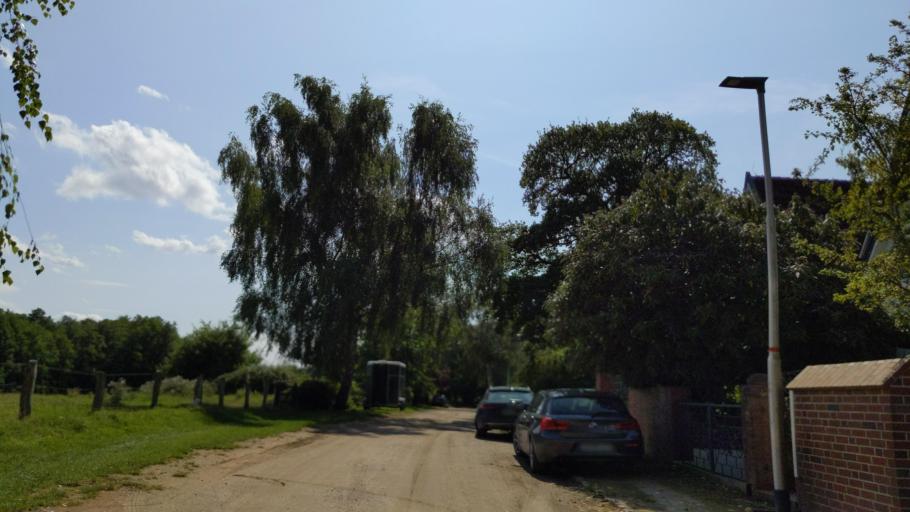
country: DE
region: Schleswig-Holstein
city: Bosdorf
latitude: 54.1696
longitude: 10.4896
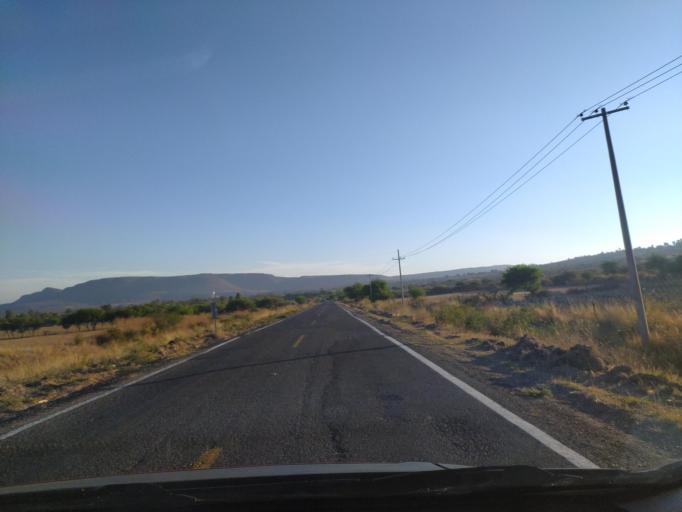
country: MX
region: Guanajuato
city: Ciudad Manuel Doblado
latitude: 20.7396
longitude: -101.8247
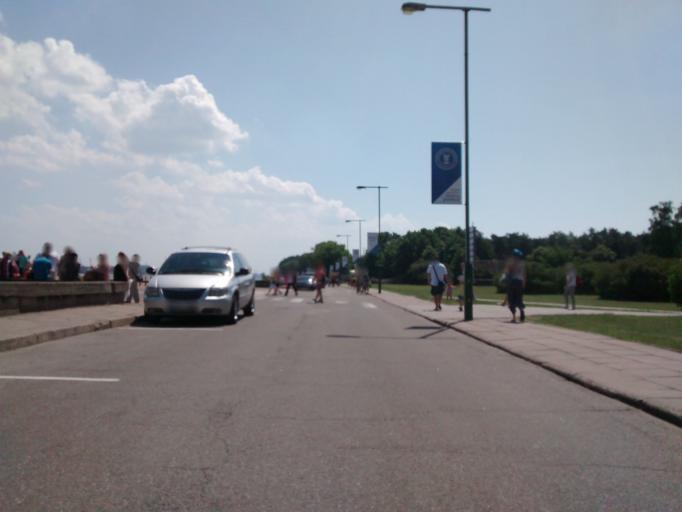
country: LT
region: Klaipedos apskritis
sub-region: Klaipeda
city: Klaipeda
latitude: 55.7156
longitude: 21.1036
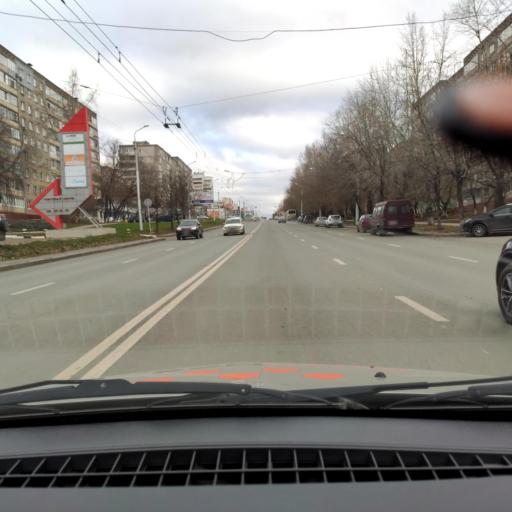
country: RU
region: Bashkortostan
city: Ufa
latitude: 54.7006
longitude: 55.9956
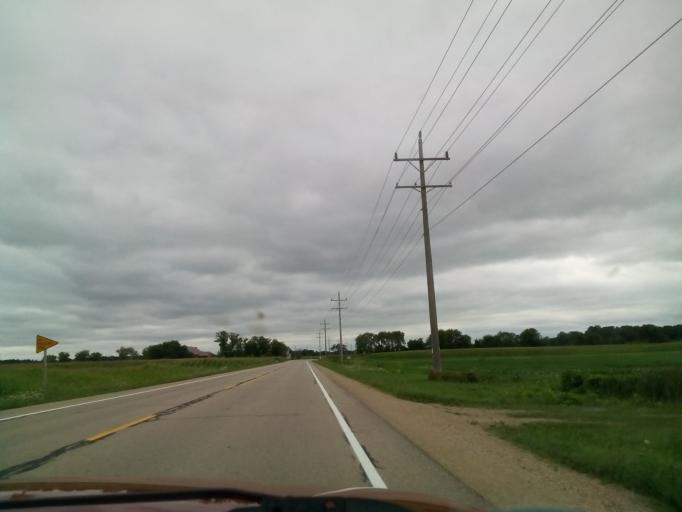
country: US
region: Wisconsin
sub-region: Waupaca County
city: New London
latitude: 44.2665
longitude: -88.7913
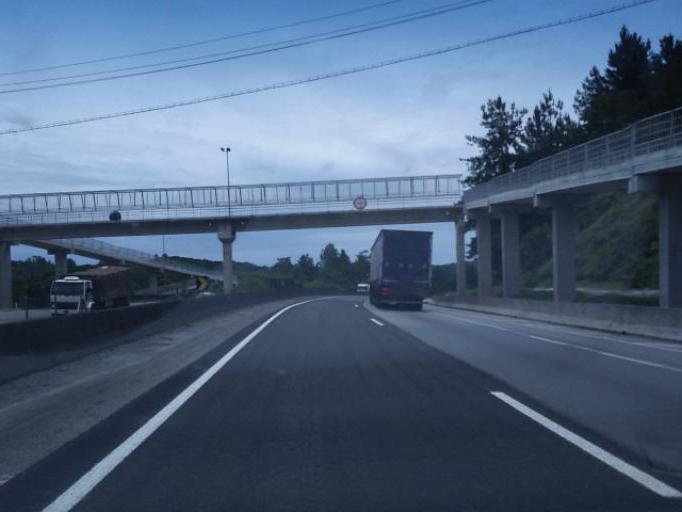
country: BR
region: Sao Paulo
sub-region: Juquitiba
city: Juquitiba
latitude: -23.9374
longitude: -47.0820
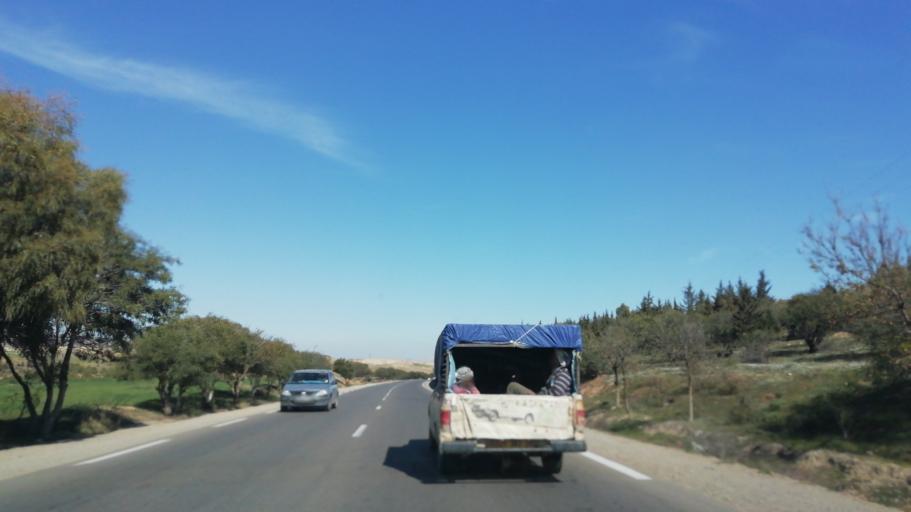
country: DZ
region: Mascara
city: Oued el Abtal
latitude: 35.4347
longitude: 0.4935
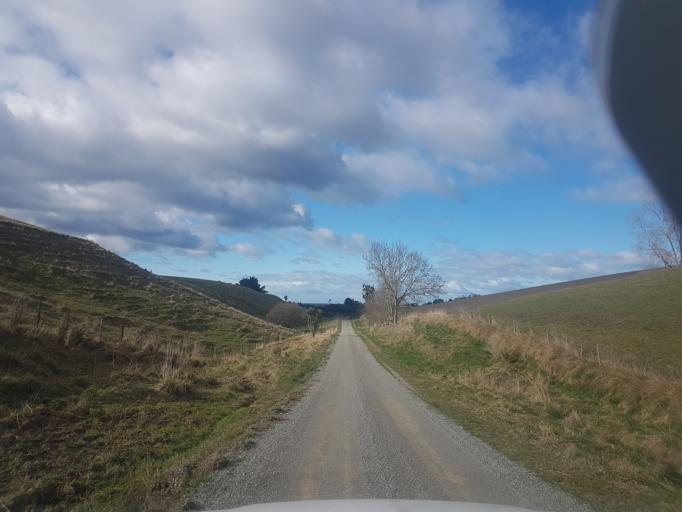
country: NZ
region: Canterbury
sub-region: Timaru District
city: Pleasant Point
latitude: -44.1833
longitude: 171.1302
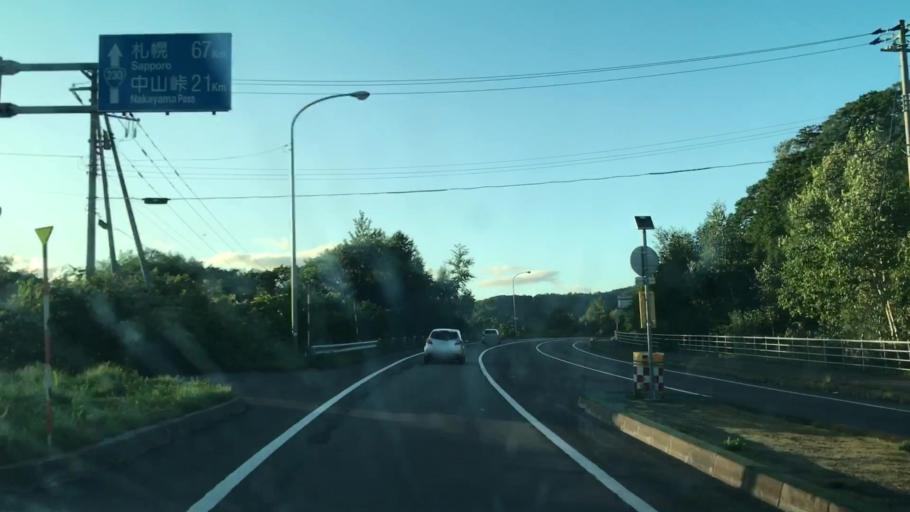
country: JP
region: Hokkaido
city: Niseko Town
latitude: 42.7899
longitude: 140.9357
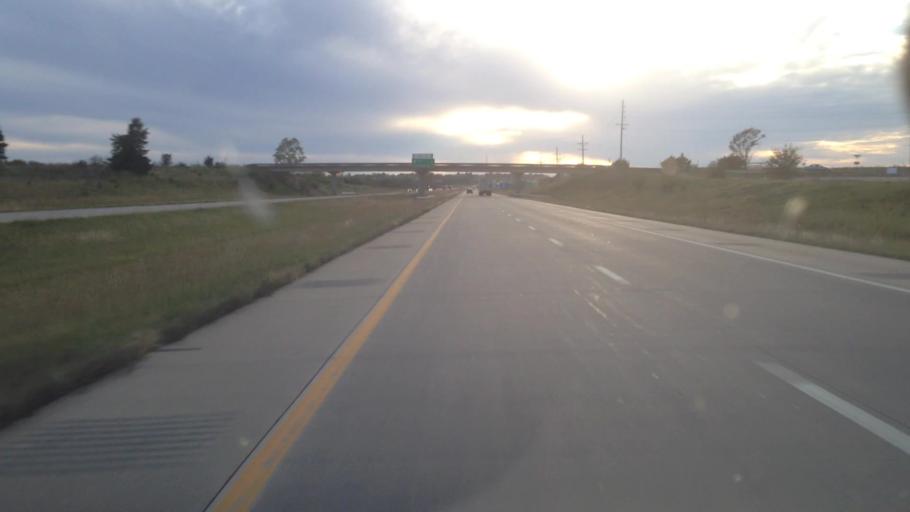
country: US
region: Kansas
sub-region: Franklin County
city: Ottawa
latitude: 38.5828
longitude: -95.2471
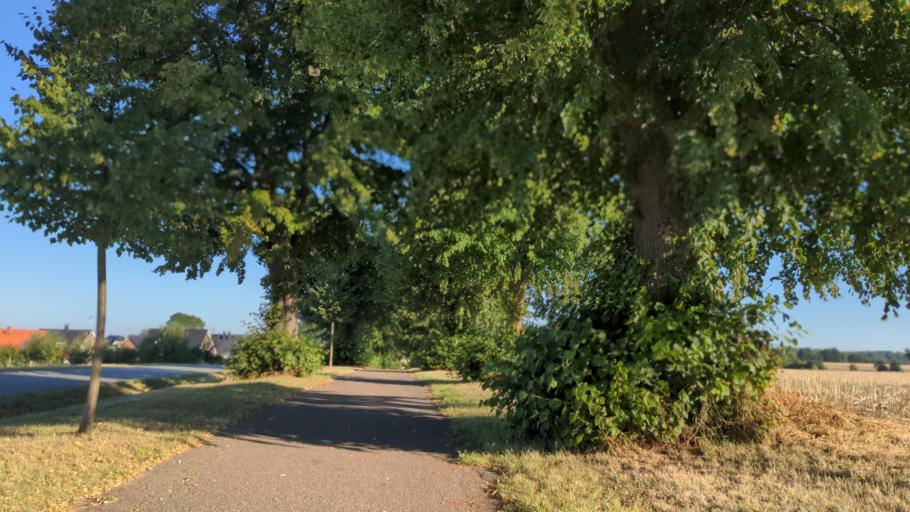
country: DE
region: Mecklenburg-Vorpommern
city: Dassow
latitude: 53.9631
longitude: 10.9686
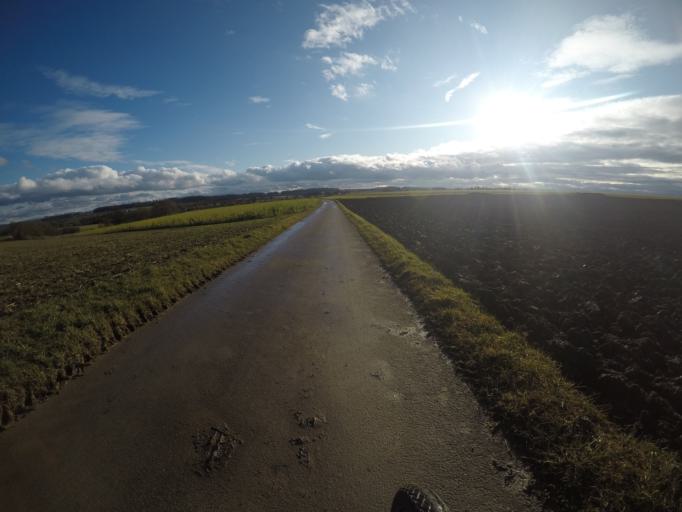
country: DE
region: Baden-Wuerttemberg
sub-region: Regierungsbezirk Stuttgart
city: Bondorf
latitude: 48.5398
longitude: 8.8740
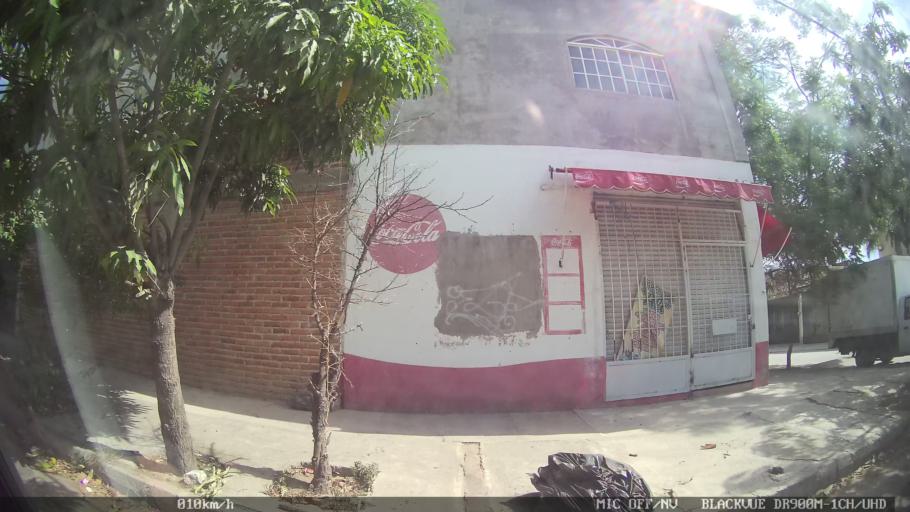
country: MX
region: Jalisco
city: Tonala
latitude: 20.6720
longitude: -103.2515
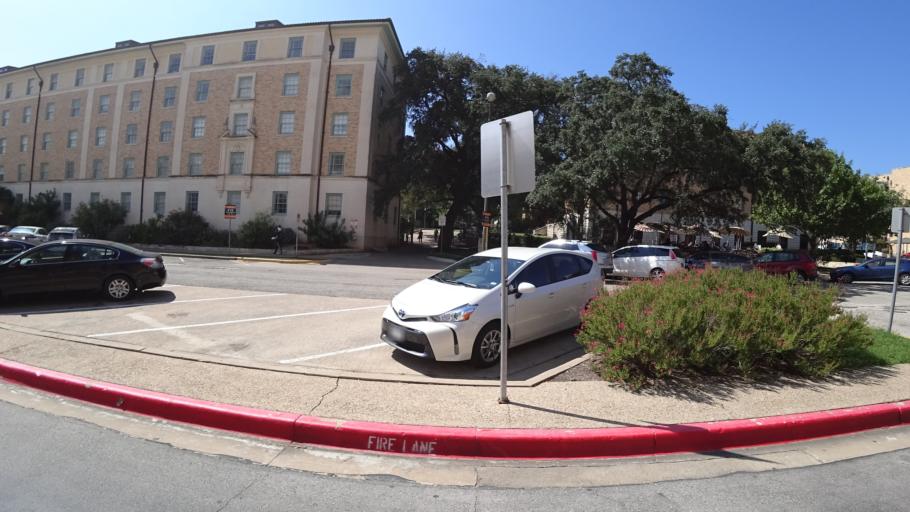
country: US
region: Texas
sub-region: Travis County
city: Austin
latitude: 30.2890
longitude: -97.7390
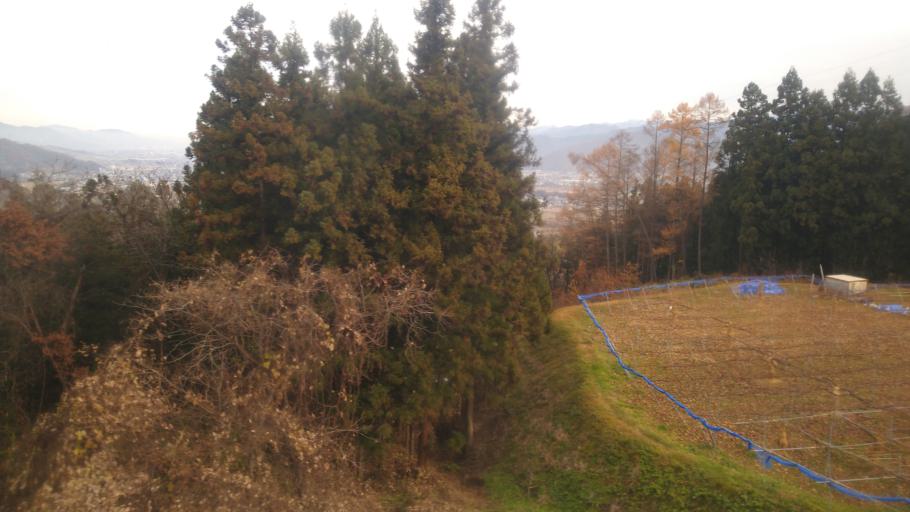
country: JP
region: Nagano
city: Nagano-shi
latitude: 36.5094
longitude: 138.0819
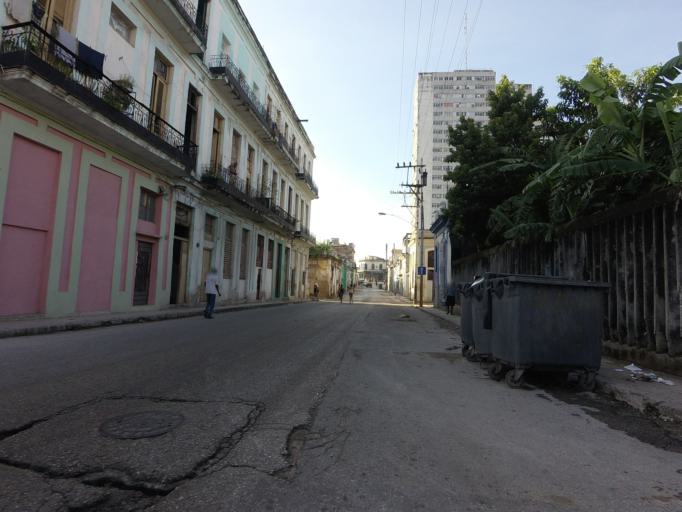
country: CU
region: La Habana
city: Cerro
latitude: 23.1189
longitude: -82.3716
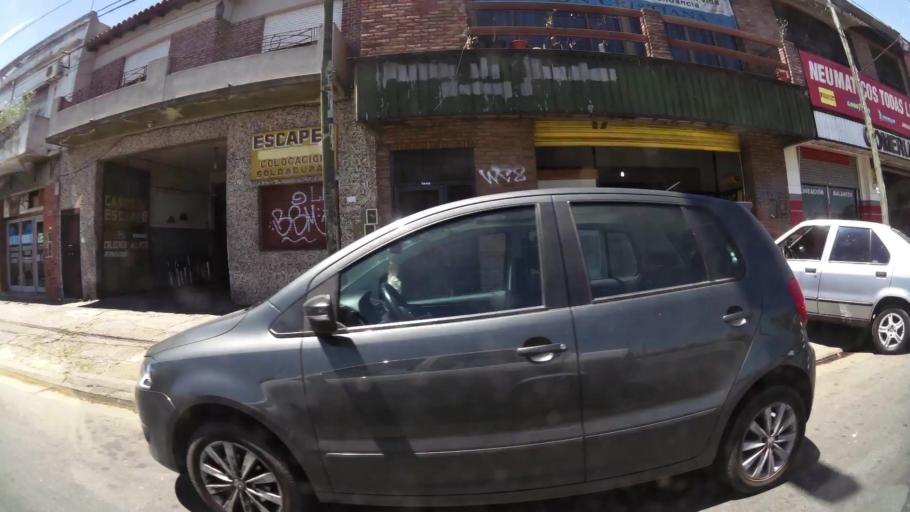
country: AR
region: Buenos Aires
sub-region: Partido de San Isidro
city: San Isidro
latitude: -34.5050
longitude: -58.5627
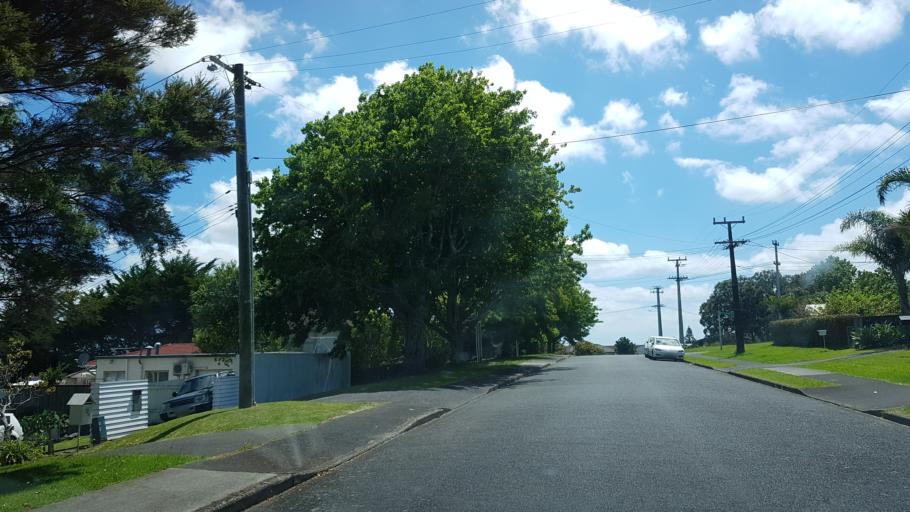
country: NZ
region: Auckland
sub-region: Auckland
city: North Shore
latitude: -36.7905
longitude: 174.7125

Task instructions:
Rewrite all the records above with "latitude" changed to "lat" wherever it appears, keeping everything else the same. Leave the pictures out.

Correct output:
country: DE
region: Schleswig-Holstein
city: Bosdorf
lat: 54.1696
longitude: 10.4896
country: MX
region: Guanajuato
city: Ciudad Manuel Doblado
lat: 20.7396
longitude: -101.8247
country: LT
region: Klaipedos apskritis
sub-region: Klaipeda
city: Klaipeda
lat: 55.7156
longitude: 21.1036
country: RU
region: Bashkortostan
city: Ufa
lat: 54.7006
longitude: 55.9956
country: US
region: Wisconsin
sub-region: Waupaca County
city: New London
lat: 44.2665
longitude: -88.7913
country: BR
region: Sao Paulo
sub-region: Juquitiba
city: Juquitiba
lat: -23.9374
longitude: -47.0820
country: DZ
region: Mascara
city: Oued el Abtal
lat: 35.4347
longitude: 0.4935
country: NZ
region: Canterbury
sub-region: Timaru District
city: Pleasant Point
lat: -44.1833
longitude: 171.1302
country: JP
region: Hokkaido
city: Niseko Town
lat: 42.7899
longitude: 140.9357
country: US
region: Kansas
sub-region: Franklin County
city: Ottawa
lat: 38.5828
longitude: -95.2471
country: DE
region: Mecklenburg-Vorpommern
city: Dassow
lat: 53.9631
longitude: 10.9686
country: DE
region: Baden-Wuerttemberg
sub-region: Regierungsbezirk Stuttgart
city: Bondorf
lat: 48.5398
longitude: 8.8740
country: MX
region: Jalisco
city: Tonala
lat: 20.6720
longitude: -103.2515
country: US
region: Texas
sub-region: Travis County
city: Austin
lat: 30.2890
longitude: -97.7390
country: JP
region: Nagano
city: Nagano-shi
lat: 36.5094
longitude: 138.0819
country: CU
region: La Habana
city: Cerro
lat: 23.1189
longitude: -82.3716
country: AR
region: Buenos Aires
sub-region: Partido de San Isidro
city: San Isidro
lat: -34.5050
longitude: -58.5627
country: NZ
region: Auckland
sub-region: Auckland
city: North Shore
lat: -36.7905
longitude: 174.7125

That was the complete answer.